[Data extracts]

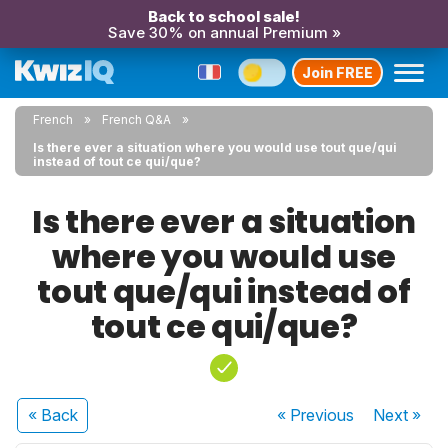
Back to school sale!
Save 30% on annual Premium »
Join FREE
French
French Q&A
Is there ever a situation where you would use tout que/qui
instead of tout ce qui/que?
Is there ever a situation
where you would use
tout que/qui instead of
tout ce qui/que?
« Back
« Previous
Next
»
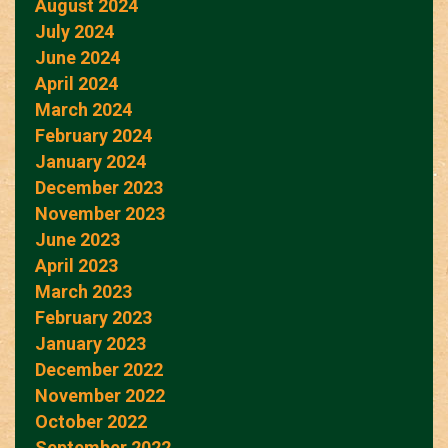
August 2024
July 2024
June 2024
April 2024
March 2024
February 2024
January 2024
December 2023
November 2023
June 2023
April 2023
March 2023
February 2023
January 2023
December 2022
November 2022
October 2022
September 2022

[/Data extracts]

### To do
Please ensure that the data above is repeated exactly, with no pictures in the copy.

### Result for this exercise
Back to school sale!
Save 30% on annual Premium »
Join FREE
French
French Q&A
Is there ever a situation where you would use tout que/qui
instead of tout ce qui/que?
Is there ever a situation
where you would use
tout que/qui instead of
tout ce qui/que?
« Back
« Previous
Next
»
August 2024
July 2024
June 2024
April 2024
March 2024
February 2024
January 2024
December 2023
November 2023
June 2023
April 2023
March 2023
February 2023
January 2023
December 2022
November 2022
October 2022
September 2022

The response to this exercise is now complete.